— Exercise objective —
Render the lines of the records below as a JSON list of strings, one string per line, with blank lines left out. Leave the pictures out of the answer.

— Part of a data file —
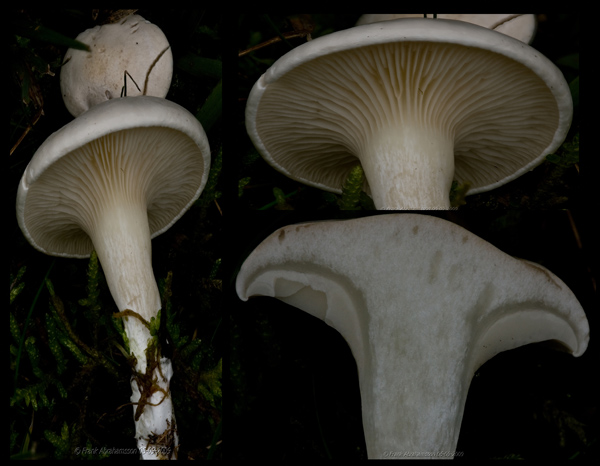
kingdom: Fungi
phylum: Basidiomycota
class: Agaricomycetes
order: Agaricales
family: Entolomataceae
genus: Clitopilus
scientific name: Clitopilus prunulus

— The completed task —
[
  "kingdom: Fungi",
  "phylum: Basidiomycota",
  "class: Agaricomycetes",
  "order: Agaricales",
  "family: Entolomataceae",
  "genus: Clitopilus",
  "scientific name: Clitopilus prunulus"
]